Figure 5: Contact coverage error distribution for C3540 benchmark.

| Testcase | No. of Gates | GDSII File Size (KB) |               |           |  |
|----------|--------------|----------------------|---------------|-----------|--|
|          |              | Full-Chip OPC        | Cell-wise OPC | Reduction |  |
| C1355    | 2058         | 422                  | 75            | 5.6X      |  |
| C2670    | 3655         | 756                  | 92            | 8.2X      |  |
| C3540    | 5903         | 1396                 | 114           | 12.2X     |  |
| C432     | 968          | 208                  | 73            | 2.8 X     |  |
| C499     | 1728         | 464                  | 80            | 5.8X      |  |

**Table 3.** Data volume reduction achieved by cell-wise OPC. The total data volume for the OPC'd versions of the 10 cells is 55KB.

Ongoing work includes the following.

- Our current experiments do no include assist features. Intelligent inclusion of assists in the cell-wise OPC flow can make the environment of devices very similar and hence further reduce the discrepancy between full-chip and cell-wise OPC flows. We intend to validate the cell-wise OPC approach with SRAFs.
- We are investigating the use of specially designed filler cells to make cell-wise OPC more effective. Having dummy poly geometries in filler cells can lead to restriction on the maximum poly-to-poly spacing in the design and thus help in getting a relatively uniform environment for peripheral poly geometries.
- We are also investigating ways to use less conservative contact and top-bottom poly so that the error in contact coverage can be reduced.

# ACKNOWLEDGMENTS

The authors would like to thank Jin-Fuw Lee, Jim Culp and Yuping Cui for providing help with the OPC software.
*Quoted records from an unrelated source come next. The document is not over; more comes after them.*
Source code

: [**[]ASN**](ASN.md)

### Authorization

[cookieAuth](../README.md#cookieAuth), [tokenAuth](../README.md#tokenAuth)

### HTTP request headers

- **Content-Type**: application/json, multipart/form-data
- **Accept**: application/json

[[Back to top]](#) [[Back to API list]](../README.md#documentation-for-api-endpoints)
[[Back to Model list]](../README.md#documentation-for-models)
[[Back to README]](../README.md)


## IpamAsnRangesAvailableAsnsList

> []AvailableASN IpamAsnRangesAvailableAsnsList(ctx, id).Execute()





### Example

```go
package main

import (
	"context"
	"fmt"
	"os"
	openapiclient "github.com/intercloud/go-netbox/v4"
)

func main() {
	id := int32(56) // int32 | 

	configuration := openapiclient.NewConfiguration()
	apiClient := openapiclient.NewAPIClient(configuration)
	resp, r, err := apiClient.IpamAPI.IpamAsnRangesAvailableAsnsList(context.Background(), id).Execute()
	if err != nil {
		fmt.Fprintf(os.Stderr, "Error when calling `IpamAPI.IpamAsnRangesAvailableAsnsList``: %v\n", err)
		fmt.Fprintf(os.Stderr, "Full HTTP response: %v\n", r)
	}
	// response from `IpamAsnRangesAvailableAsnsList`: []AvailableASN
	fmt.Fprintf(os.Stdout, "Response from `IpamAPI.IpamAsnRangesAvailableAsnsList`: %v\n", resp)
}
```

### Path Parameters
We also like to thank Kafai Lai and Ron Gordon for insightful discussions and Daniel L. Ostapko for reviewing the manuscript.

## REFERENCES

1. A.B. Kahng, R. Ellis, and Y. Zheng, "Compression Algorithms for Dummy Fill Layout Data", Proc. SPIE Conf. on Design and Process Integration for Microelectronic Manufacturing, Feb. 2003, to appear.
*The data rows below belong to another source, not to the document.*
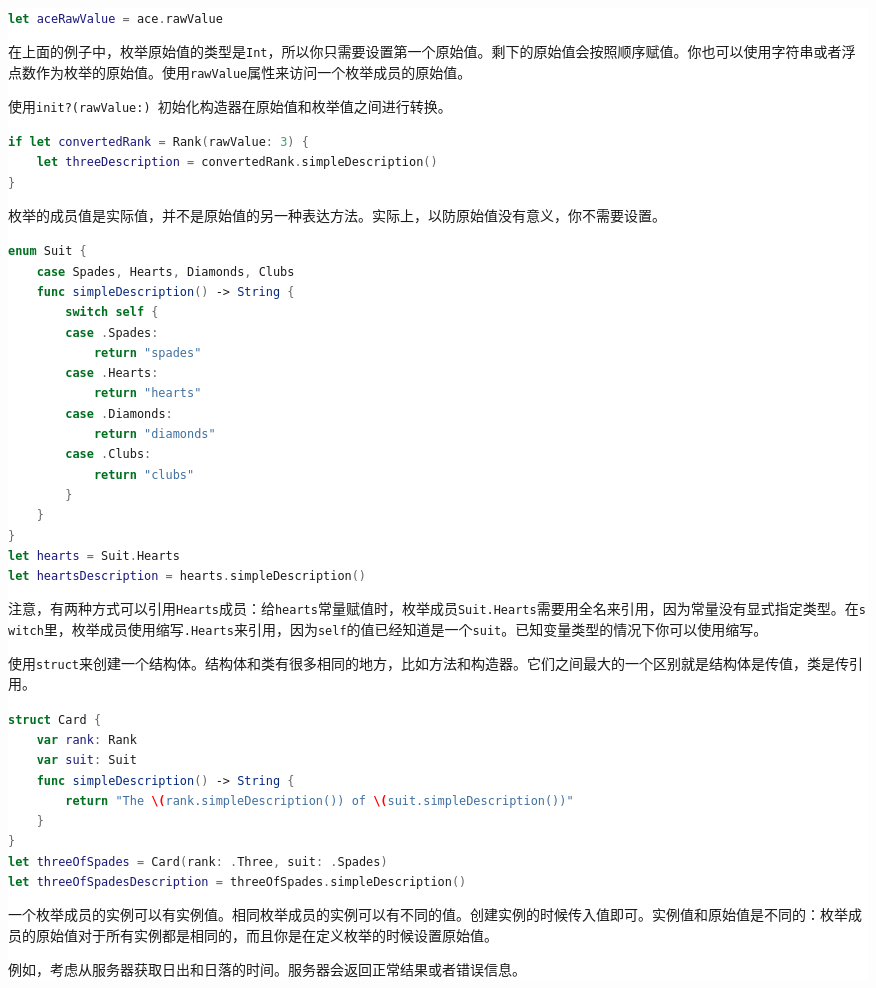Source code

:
 ```swift
let aceRawValue = ace.rawValue
```

在上面的例子中，枚举原始值的类型是`Int`，所以你只需要设置第一个原始值。剩下的原始值会按照顺序赋值。你也可以使用字符串或者浮点数作为枚举的原始值。使用`rawValue`属性来访问一个枚举成员的原始值。

使用`init?(rawValue:) `初始化构造器在原始值和枚举值之间进行转换。

```swift
if let convertedRank = Rank(rawValue: 3) {
    let threeDescription = convertedRank.simpleDescription()
}
```

枚举的成员值是实际值，并不是原始值的另一种表达方法。实际上，以防原始值没有意义，你不需要设置。

```swift
enum Suit {
    case Spades, Hearts, Diamonds, Clubs
    func simpleDescription() -> String {
        switch self {
        case .Spades:
            return "spades"
        case .Hearts:
            return "hearts"
        case .Diamonds:
            return "diamonds"
        case .Clubs:
            return "clubs"
        }
    }
}
let hearts = Suit.Hearts
let heartsDescription = hearts.simpleDescription()
```

注意，有两种方式可以引用`Hearts`成员：给`hearts`常量赋值时，枚举成员`Suit.Hearts`需要用全名来引用，因为常量没有显式指定类型。在`switch`里，枚举成员使用缩写`.Hearts`来引用，因为`self`的值已经知道是一个`suit`。已知变量类型的情况下你可以使用缩写。

使用`struct`来创建一个结构体。结构体和类有很多相同的地方，比如方法和构造器。它们之间最大的一个区别就是结构体是传值，类是传引用。

```swift
struct Card {
    var rank: Rank
    var suit: Suit
    func simpleDescription() -> String {
        return "The \(rank.simpleDescription()) of \(suit.simpleDescription())"
    }
}
let threeOfSpades = Card(rank: .Three, suit: .Spades)
let threeOfSpadesDescription = threeOfSpades.simpleDescription()
```

一个枚举成员的实例可以有实例值。相同枚举成员的实例可以有不同的值。创建实例的时候传入值即可。实例值和原始值是不同的：枚举成员的原始值对于所有实例都是相同的，而且你是在定义枚举的时候设置原始值。

例如，考虑从服务器获取日出和日落的时间。服务器会返回正常结果或者错误信息。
- 2. New Standards Specification for Open Artwork System Interchange Standard, Dec. 11, 2002. http://www.semi.org/web/wcontent.nsf/url/stds\_blueballot
- 3. F.-L. Heng, P. Gupta, K. Lai, R.L. Gordon and J.-F. Lee, "Taming Pattern and Focus Variation in VLSI design", *Proc. SPIE Conf. on Design and Process Integration for Microelectronic Manufacturing*, Feb. 2004, to appear.
- 4. G.E. Sery, "Approaching the One Billion Transistor Logic Product: Process Design Challenges", Proc. SPIE Conf. on Design and Process Integration for Microelectronic Manufacturing, 2002.
- 5. A. Wong and R. Ferguson, "Kernel-Based Fast Aerial-Image Computation for a Large-Scale Design of Integrated Circuit Patterns", US Patent 6223139, 2001.